*Brano selezionato*:
-- -- --

Sentenza Sentenza Cassazione Civile n. 19925 del 29/09/2011

Cassazione civile sez. VI, 29/09/2011, (ud. 05/07/2011, dep. 29/09/2011), n.19925

LA CORTE SUPREMA DI CASSAZIONE

SEZIONE SESTA CIVILE

SOTTOSEZIONE 3

Composta dagli Ill.mi Sigg.ri Magistrati:

Dott. TRIFONE Francesco – Presidente –

Dott. AMENDOLA Adelaide – Consigliere –

Dott. GIACALONE Giovanni – Consigliere –

Dott. DE STEFANO Franco – Consigliere –

Dott. SCARANO Luigi Alessandro – rel. Consigliere –

ha pronunciato la seguente:

ordinanza

sul ricorso 13608-2010 proposto da:

B.G. (OMISSIS) e B.M., elettivamente

domiciliati in ROMA, VIA GIUSEPPE FERRARI 4, presso lo studio

dell’avvocato MERCOLINI MARCO, che li rappresenta e difende, giusta

procura speciale in calce al ricorso;

– ricorrenti –

contro

IMMOBILIARE DOMUS SRL (OMISSIS) in liquidazione, in persona del

Liquidatore legale rappresentante pro tempore, elettivamente

domiciliata in ROMA, VIA OTTORINO LAZZARINI 19, presso lo studio

dell’avvocato PIZZUTI GIULIO, che la rappresenta e difende unitamente

all’avvocato PELLEGRINI ROSSANA, giusta delega e procura speciale in

calce al controricorso;

– controricorrente –

avverso la sentenza n. 1482/2009 della CORTE D’APPELLO di FIRENZE del

22.9.09, depositata il 10/11/2009;

udita la relazione della causa svolta nella camera di consiglio del

05/07/2011 dal Consigliere Relatore Dott. LUIGI ALESSANDRO SCARANO.

-- -- --

*Elenco fornito*:

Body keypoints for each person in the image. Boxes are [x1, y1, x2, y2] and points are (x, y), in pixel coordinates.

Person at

-- -- --

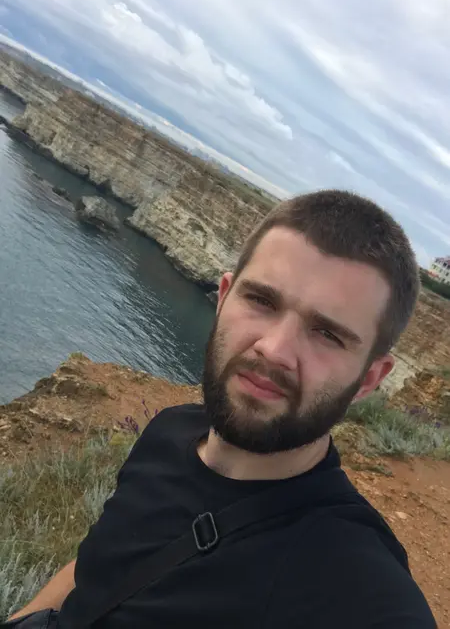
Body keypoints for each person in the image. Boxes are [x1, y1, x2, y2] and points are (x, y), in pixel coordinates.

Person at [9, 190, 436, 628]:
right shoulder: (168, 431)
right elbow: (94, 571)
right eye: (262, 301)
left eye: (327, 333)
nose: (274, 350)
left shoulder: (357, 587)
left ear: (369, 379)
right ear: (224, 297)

-- -- --

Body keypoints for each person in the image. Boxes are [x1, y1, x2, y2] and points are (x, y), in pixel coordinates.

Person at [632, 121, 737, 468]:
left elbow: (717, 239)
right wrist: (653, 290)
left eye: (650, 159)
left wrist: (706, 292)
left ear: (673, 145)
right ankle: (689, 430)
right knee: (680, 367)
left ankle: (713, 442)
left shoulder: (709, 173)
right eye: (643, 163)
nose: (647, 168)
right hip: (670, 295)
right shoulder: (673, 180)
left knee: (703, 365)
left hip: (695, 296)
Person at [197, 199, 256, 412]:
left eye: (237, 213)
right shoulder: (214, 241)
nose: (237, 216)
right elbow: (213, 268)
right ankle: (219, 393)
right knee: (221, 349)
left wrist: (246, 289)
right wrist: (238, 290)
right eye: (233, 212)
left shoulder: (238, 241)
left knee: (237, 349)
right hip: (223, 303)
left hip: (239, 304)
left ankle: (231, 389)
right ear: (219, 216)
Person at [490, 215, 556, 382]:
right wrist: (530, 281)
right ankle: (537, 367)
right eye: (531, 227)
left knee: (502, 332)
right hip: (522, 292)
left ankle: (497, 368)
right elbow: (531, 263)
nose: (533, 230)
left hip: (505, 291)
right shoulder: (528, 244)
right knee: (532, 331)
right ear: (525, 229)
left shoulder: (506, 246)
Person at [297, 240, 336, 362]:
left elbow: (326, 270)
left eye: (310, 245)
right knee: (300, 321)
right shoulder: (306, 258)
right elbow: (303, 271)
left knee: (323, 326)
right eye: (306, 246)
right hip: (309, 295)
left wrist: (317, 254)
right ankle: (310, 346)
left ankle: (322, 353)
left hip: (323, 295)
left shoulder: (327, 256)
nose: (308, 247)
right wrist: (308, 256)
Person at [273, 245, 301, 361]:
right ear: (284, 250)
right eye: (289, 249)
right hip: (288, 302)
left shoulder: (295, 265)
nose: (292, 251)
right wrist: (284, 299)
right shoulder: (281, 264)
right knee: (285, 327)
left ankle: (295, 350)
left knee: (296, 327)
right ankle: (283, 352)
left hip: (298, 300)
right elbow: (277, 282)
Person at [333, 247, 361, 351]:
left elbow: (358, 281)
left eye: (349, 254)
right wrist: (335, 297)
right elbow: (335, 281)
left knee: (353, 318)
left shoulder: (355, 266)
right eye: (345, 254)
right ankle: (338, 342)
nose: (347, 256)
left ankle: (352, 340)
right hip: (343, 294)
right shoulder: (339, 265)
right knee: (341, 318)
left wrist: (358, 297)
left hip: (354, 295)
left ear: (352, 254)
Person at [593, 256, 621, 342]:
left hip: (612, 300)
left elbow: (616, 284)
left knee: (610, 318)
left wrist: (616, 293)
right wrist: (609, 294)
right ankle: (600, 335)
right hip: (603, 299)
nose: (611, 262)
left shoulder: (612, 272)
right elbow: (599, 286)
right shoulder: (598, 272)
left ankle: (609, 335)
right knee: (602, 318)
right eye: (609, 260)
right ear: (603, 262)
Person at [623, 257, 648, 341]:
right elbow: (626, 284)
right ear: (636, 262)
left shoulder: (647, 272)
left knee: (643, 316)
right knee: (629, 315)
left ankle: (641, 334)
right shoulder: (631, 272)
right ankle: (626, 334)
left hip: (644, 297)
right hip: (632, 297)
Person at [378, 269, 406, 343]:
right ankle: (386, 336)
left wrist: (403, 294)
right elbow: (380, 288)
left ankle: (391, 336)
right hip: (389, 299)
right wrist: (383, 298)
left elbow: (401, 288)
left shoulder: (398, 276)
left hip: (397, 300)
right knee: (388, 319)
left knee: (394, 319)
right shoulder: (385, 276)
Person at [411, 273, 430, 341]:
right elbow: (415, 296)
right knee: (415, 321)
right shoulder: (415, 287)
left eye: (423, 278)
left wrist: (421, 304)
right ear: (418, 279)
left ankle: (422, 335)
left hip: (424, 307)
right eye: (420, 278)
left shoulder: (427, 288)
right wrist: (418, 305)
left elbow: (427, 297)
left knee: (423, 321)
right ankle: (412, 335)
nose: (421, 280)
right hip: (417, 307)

-- -- --

*Attività richiesta*: Riporti fedelmente la parte dell'ordinanza della Corte di Cassazione che inizia con "avverso la sentenza" e termina con "LUIGI ALESSANDRO SCARANO.".

*Risposta finale*:
avverso la sentenza n. 1482/2009 della CORTE D’APPELLO di FIRENZE del

22.9.09, depositata il 10/11/2009;

udita la relazione della causa svolta nella camera di consiglio del

05/07/2011 dal Consigliere Relatore Dott. LUIGI ALESSANDRO SCARANO.